Transcribed page contents
+-------+
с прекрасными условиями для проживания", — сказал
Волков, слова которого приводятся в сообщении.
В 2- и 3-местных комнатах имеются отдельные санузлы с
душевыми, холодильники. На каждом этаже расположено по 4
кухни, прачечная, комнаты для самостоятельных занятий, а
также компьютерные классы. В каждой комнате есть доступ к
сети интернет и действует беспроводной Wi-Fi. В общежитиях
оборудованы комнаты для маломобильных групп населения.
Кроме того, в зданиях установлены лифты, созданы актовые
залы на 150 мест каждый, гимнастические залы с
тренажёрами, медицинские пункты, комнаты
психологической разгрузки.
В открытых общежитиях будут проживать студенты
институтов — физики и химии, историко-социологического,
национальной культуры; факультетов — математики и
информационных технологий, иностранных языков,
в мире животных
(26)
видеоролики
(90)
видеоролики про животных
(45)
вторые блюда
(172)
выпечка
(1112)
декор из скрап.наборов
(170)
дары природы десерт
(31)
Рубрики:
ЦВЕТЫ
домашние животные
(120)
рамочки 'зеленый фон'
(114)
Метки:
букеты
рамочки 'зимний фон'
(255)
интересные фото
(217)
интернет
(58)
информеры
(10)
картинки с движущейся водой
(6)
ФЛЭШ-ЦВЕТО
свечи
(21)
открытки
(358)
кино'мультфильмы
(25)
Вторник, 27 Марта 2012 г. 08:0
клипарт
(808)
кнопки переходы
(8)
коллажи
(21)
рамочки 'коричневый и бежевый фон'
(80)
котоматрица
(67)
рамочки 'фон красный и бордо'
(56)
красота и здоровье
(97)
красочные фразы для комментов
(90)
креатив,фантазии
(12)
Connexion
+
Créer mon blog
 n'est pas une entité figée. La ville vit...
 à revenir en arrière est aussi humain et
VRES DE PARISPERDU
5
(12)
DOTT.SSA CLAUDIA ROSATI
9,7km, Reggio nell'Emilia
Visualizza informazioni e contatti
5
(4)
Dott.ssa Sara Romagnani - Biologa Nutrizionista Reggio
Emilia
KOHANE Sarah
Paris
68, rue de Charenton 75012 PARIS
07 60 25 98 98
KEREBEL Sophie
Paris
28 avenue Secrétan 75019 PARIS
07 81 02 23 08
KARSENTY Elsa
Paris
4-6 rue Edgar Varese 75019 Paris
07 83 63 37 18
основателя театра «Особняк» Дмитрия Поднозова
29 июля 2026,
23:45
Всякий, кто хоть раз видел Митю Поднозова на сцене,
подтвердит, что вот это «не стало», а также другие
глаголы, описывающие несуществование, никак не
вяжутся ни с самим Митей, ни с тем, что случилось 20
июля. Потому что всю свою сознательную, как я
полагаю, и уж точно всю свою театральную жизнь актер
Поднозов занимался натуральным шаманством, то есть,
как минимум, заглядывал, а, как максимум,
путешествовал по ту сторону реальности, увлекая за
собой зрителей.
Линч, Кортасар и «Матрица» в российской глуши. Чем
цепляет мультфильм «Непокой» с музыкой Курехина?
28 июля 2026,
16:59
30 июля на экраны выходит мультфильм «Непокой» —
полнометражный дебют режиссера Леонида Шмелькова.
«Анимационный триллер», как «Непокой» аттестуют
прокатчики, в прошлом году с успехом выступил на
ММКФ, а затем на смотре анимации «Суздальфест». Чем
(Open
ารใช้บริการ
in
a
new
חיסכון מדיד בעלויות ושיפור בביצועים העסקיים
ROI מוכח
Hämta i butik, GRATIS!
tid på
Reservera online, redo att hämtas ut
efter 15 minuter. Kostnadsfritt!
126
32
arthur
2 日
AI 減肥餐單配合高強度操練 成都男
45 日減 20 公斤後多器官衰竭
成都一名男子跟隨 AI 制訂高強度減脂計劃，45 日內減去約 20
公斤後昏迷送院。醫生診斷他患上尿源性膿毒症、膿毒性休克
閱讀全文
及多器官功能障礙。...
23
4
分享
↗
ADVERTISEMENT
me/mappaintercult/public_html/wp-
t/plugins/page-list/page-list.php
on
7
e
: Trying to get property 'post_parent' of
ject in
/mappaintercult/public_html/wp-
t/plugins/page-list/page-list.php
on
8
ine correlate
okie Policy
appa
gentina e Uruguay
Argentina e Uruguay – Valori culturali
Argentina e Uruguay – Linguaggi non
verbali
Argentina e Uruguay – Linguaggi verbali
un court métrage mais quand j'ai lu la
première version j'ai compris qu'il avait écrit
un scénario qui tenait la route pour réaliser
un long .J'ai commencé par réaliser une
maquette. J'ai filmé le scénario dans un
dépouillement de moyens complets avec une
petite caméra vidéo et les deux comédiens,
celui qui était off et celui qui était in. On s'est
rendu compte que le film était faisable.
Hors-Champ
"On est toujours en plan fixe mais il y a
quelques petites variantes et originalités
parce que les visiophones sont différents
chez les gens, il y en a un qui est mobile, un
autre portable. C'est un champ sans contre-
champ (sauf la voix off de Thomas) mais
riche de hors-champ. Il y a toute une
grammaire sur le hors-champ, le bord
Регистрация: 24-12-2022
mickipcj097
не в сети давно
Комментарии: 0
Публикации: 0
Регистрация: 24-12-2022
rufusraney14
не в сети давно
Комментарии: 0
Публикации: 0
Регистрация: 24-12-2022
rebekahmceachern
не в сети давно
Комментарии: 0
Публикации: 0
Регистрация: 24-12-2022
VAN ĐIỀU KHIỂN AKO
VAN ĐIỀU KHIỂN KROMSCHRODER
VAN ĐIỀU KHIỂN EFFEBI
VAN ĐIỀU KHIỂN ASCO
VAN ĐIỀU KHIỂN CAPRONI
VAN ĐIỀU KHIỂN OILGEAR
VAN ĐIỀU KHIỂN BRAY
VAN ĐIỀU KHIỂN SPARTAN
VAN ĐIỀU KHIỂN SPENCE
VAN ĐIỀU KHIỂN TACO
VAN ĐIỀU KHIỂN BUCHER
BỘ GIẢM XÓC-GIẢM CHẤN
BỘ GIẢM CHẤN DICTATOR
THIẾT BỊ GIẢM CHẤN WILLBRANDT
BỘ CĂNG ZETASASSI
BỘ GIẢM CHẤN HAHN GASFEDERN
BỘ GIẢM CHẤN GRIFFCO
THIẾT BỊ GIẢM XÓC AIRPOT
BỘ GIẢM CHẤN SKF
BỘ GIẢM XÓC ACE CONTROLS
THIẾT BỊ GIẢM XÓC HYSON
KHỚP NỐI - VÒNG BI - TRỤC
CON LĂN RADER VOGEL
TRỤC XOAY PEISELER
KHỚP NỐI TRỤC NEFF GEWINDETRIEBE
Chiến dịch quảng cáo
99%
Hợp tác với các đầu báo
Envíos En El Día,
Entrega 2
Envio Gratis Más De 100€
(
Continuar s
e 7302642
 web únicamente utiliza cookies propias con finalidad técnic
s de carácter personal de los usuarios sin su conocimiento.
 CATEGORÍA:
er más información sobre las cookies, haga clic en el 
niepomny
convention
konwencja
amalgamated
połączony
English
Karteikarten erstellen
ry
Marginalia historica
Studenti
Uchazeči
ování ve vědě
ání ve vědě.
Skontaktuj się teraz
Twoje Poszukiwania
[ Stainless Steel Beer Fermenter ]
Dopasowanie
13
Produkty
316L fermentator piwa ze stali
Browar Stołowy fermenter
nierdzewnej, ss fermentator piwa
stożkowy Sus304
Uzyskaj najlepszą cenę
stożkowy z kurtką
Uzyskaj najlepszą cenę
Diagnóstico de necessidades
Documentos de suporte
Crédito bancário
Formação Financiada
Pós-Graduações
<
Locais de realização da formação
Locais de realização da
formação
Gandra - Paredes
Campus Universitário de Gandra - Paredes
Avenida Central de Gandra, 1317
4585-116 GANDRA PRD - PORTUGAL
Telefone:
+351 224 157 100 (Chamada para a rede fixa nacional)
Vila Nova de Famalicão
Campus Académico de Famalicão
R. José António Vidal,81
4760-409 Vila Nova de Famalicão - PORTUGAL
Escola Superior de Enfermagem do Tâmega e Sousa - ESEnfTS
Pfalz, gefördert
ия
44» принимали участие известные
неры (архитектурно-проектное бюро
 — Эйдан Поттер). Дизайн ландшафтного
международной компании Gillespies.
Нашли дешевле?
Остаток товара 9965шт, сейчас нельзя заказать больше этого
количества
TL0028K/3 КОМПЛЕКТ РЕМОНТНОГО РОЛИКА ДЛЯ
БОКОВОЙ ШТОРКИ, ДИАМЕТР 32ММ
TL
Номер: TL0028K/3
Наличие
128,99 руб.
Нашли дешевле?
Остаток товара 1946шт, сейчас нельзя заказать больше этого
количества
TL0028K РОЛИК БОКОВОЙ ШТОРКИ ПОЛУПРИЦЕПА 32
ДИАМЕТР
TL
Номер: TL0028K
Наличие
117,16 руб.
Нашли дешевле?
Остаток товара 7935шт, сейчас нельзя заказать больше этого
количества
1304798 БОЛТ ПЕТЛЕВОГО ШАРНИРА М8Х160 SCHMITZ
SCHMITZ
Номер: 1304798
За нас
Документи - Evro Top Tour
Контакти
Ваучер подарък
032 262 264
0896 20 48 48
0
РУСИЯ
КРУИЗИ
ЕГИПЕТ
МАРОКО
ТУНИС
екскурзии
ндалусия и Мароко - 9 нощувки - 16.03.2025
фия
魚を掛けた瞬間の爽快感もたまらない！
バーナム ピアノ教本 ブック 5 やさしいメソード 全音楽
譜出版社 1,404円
+-------+
* _Work instruction_
Extract from the data every line where "SCHMITZ" shows up.

* _Exercise output_
1304798 БОЛТ ПЕТЛЕВОГО ШАРНИРА М8Х160 SCHMITZ
SCHMITZ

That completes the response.